In practice theories, practice comes first—not rational agents (practitioners) (p.7). They "use a performative perspective to offer a new vista on the social world" and they provide an "alternative to cognitive perspectives that try to explain organizational conduct and phenomena as something stemming from the mind or brain of an individual" (p.7). They are material (p.7). They are dynamic and discursive, but not solely discursive (p.8). Finally, they "depict the world in relational terms" (p.8).
Practice theory impacted organizational studies in the 1990s, shifting the focus of org studies from orgs-as-things to orgs-as-social-processes (p.11). The current practice-based organizational studies derive from three research streams: "the study of learning and knowing phenomena as situated practices," "the study of technology as practice," and "the study of strategy as practice" (p.11).
In Chapter 2, Nicolini traces the roots of practice theory to Aristotle's focus on praxis and poeisis, discusses its demotion in the Western tradition, and examines its rediscovery in Marx, Heidegger, and Wittgenstein. In particular, Marx embraced praxis as critical to materialism, arguing that thought and world are always connected via human activity and cannot be separated (p.30). Nicolini argues that when Marx articulated his famous thesis—"the philosophers have only interpreted the world in various ways; the point is to change it"—his epistemological proposition was "the need to engage practically as well as cognitively with phenomena in order to understand them" (p.32).
After Chapter 2, Nicolini begins covering various strands of practice theory, including interstitial chapters that illustrate each strand with a case study. Let's skip to Chapter 5, on activity theory.
Activity theory, Nicolini notes, is not unified. Here, he focuses on CHAT, Engestrom's variation and "the strand of activity theory that tackles more explicitly the issue of theorizing practice, and which has been translated into organization and management studies" (p.104). And "the fact that the result of one type of activity may become the raw material for another makes work the fundamental grounding of sociality as well as one of its outputs. Work is thus not only material, but also inherently social" (p.105)—to which I would add that this stance was articulated in Engels' origin story in Dialectics of Nature and retold by Vygotsky & Luria and Leontiev.
Nicolini articulates five major tenets of CHAT: "the mediated nature of practice; the notion of an activity system; the object-oriented nature of human activity; its historical and contradictory nature; and the necessarily interventionist and developmental nature of the study of practice" (p.106).
In discussing the object of the activity, Nicolini notes that the object is "partly given and partly emergent, both socially constructed and objective" (p.112).
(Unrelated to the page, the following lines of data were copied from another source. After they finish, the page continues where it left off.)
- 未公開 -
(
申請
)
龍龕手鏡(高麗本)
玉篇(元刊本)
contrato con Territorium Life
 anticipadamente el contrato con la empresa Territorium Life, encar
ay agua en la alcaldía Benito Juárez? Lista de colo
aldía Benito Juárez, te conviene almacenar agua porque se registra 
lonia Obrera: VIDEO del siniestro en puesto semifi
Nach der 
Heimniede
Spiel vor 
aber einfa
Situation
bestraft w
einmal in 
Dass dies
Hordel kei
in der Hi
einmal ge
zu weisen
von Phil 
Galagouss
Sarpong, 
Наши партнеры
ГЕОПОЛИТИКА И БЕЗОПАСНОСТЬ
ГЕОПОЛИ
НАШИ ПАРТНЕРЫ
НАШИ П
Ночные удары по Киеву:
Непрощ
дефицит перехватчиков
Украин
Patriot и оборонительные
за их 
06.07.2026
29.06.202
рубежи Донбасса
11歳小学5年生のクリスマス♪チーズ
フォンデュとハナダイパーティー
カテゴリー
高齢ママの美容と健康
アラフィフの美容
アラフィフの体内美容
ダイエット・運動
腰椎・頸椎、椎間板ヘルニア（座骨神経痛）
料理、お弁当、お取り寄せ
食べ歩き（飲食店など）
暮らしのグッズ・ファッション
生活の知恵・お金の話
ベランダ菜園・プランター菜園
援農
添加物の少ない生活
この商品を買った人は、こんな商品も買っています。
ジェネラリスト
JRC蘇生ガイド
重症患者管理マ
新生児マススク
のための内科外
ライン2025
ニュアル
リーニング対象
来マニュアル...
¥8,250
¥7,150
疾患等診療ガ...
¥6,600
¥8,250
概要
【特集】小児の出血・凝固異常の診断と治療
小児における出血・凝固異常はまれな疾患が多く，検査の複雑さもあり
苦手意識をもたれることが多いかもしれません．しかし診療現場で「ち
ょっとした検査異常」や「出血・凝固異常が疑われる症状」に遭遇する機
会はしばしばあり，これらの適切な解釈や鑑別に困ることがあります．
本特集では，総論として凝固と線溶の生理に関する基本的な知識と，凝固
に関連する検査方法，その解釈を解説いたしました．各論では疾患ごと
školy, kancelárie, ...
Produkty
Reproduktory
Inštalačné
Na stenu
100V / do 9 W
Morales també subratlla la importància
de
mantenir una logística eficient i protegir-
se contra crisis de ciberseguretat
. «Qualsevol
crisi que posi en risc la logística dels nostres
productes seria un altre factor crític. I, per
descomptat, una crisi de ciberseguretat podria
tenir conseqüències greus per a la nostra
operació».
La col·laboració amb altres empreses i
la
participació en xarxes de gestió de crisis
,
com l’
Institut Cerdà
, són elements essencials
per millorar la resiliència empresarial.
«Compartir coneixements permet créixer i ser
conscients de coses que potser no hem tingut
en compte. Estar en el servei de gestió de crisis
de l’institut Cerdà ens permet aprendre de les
Since "the object is actively constructed through the negotiation, alignment, or ignoring, of the different motives, interests, and aspirations represented in the community," "it follows that the object is inherently fragmented" because it "is not visible in its entirety to any one of the participants", and it is also "composed of heterogeneous entities" and therefore "inherently multiple" (p.112).
In discussing CHAT's interventionist orientation, Nicolini notes the "Marxian reading of Kurt Lewin's principle that you cannot understand a human organization until you attempt to change it." For CHAT, "Expansive learning always originates from small fractures, deviations, and individual exceptions, and proceeds in cycles or spirals, through multiple phases and over lengthy periods of time" (p.116).
Overall, I found Nicolini's overview of practice theory, and his view of CHAT, to be valuable. In places, I thought he worked a little hard to fit CHAT into the practice theory mold (for example, I'm not sure that Engestrom sees the object the way Nicolini does). But viewing CHAT from this direction helps me to think through its structure and limitations. For that, and for the general insights into practice theory, I recommend the book highly.
Looks like I have a book to buy. Thanks for the review.